(EXCERPTED DATA begins)

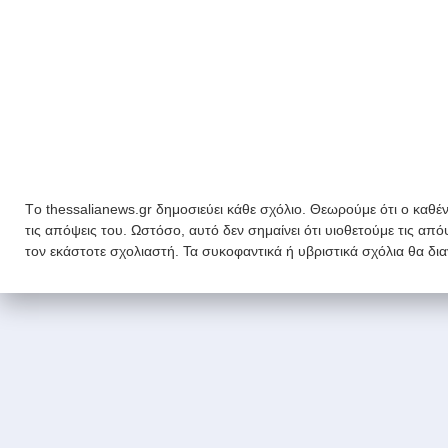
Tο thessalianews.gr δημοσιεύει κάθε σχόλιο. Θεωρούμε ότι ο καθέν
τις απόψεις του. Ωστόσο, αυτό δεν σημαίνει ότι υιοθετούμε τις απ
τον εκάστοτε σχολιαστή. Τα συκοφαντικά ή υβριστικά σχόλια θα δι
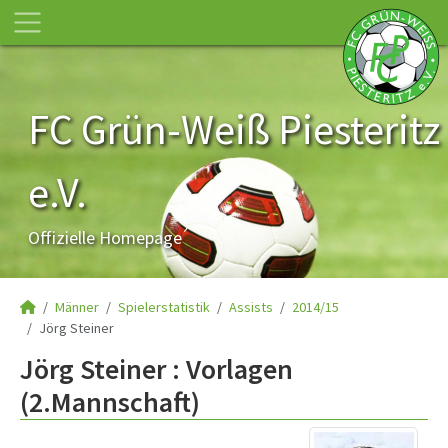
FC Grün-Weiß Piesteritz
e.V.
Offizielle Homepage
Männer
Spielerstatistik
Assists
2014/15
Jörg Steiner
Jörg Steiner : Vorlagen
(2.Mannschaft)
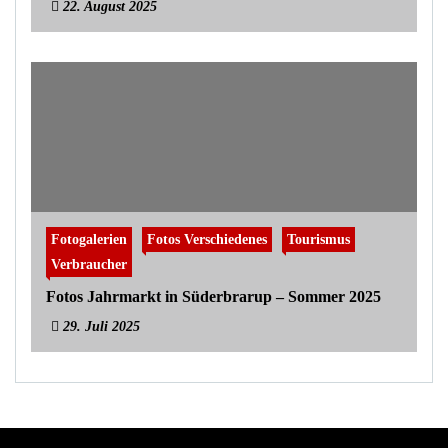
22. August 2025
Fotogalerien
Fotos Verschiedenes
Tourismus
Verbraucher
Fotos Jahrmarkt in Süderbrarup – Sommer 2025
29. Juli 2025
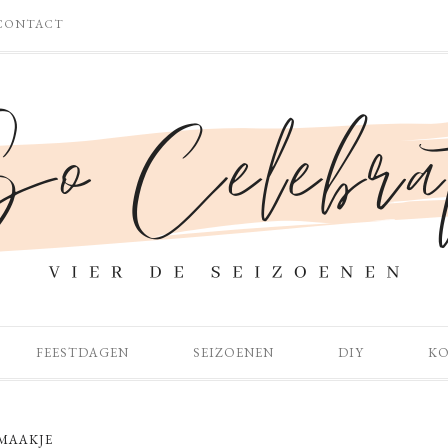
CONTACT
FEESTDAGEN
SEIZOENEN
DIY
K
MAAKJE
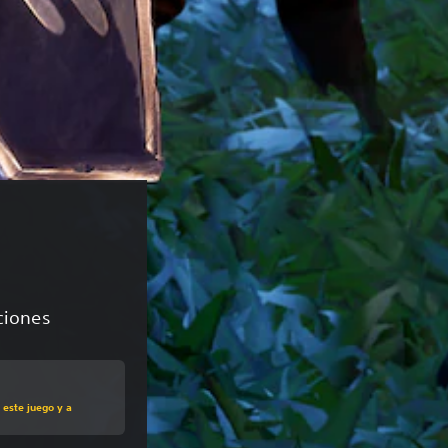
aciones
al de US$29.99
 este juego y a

(EXCERPTED DATA ends)

_WHAT IS NEEDED_
In the records above, find the line with "τις απόψεις του." and the line with "(2.Mannschaft)". Write out exactly those lines and every one between, with no pictures and no other lines.

_RESPONSE AREA_
τις απόψεις του. Ωστόσο, αυτό δεν σημαίνει ότι υιοθετούμε τις απ
τον εκάστοτε σχολιαστή. Τα συκοφαντικά ή υβριστικά σχόλια θα δι
FC Grün-Weiß Piesteritz
e.V.
Offizielle Homepage
Männer
Spielerstatistik
Assists
2014/15
Jörg Steiner
Jörg Steiner : Vorlagen
(2.Mannschaft)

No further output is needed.